AIM OF THE TASK
Word for word, restate every record, though not the pictures.

Records from a collection

[Start of Attachment]

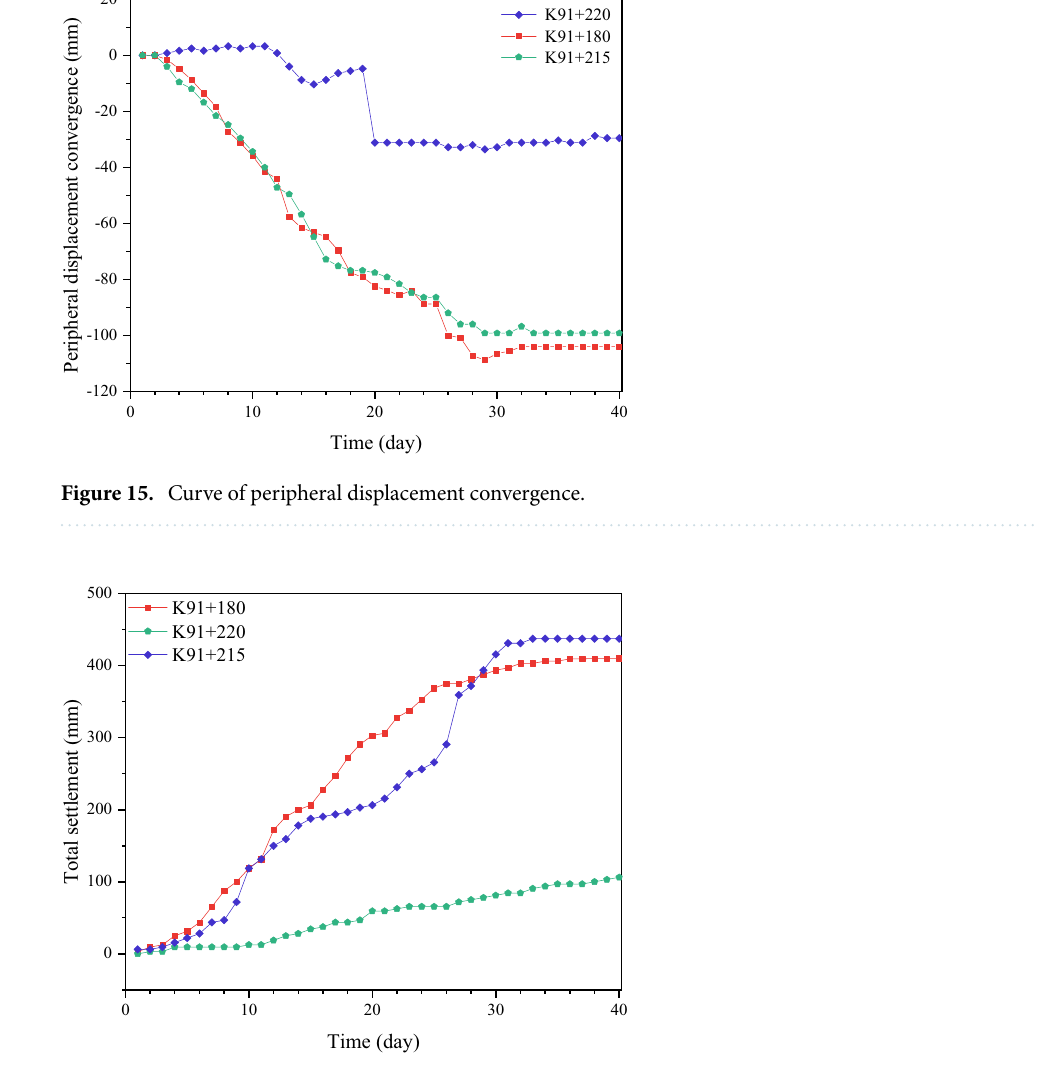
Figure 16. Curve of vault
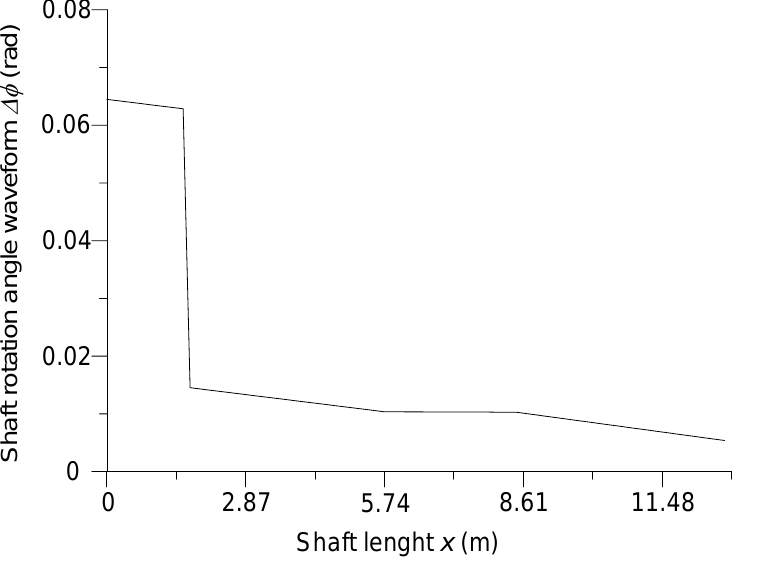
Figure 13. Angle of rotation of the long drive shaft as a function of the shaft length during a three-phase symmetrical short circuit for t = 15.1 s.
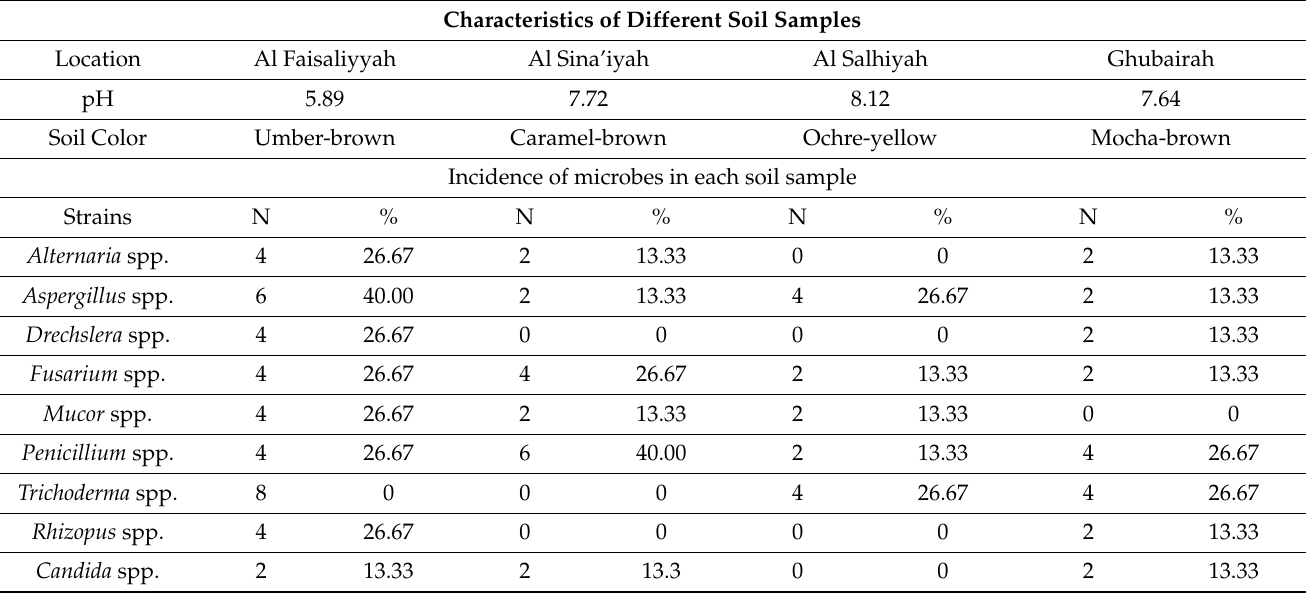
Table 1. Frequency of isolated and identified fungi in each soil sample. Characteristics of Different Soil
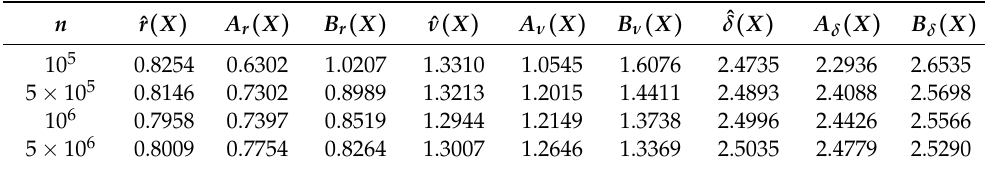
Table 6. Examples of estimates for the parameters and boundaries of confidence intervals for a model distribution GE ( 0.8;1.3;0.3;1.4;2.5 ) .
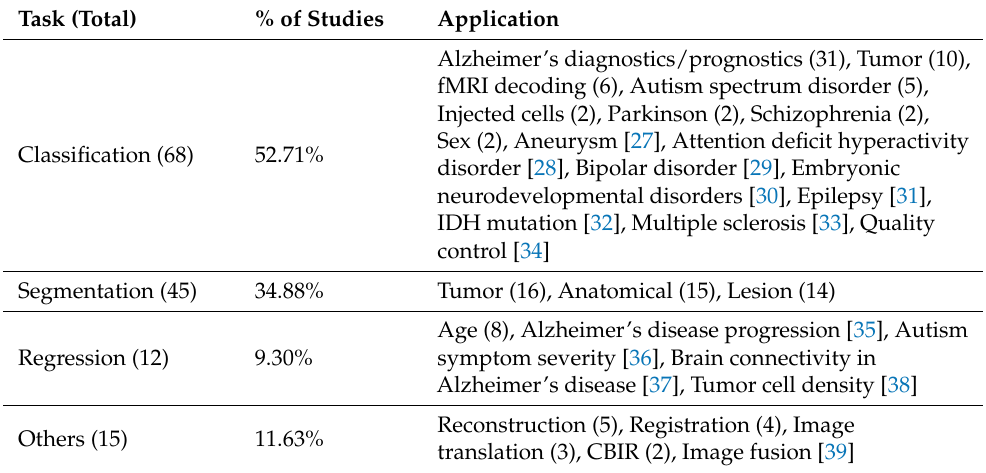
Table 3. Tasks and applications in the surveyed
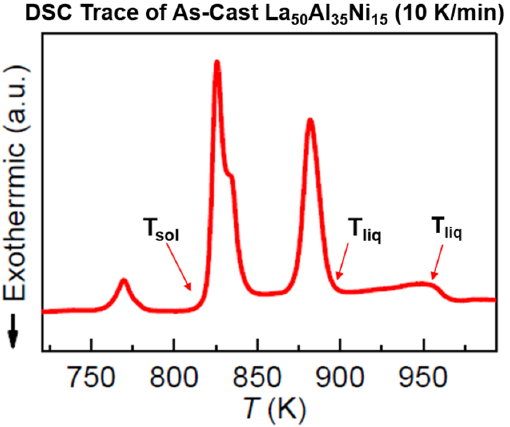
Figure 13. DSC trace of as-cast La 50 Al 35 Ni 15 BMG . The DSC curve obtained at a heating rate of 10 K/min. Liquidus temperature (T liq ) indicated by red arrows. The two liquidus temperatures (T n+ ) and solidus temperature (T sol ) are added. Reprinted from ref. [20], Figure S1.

[End of Attachment]

REPLY
Figure 16. Curve of vault
Figure 13. Angle of rotation of the long drive shaft as a function of the shaft length during a three-phase symmetrical short circuit for t = 15.1 s.
Table 1. Frequency of isolated and identified fungi in each soil sample. Characteristics of Different Soil
Table 6. Examples of estimates for the parameters and boundaries of confidence intervals for a model distribution GE ( 0.8;1.3;0.3;1.4;2.5 ) .
Table 3. Tasks and applications in the surveyed
Figure 13. DSC trace of as-cast La 50 Al 35 Ni 15 BMG . The DSC curve obtained at a heating rate of 10 K/min. Liquidus temperature (T liq ) indicated by red arrows. The two liquidus temperatures (T n+ ) and solidus temperature (T sol ) are added. Reprinted from ref. [20], Figure S1.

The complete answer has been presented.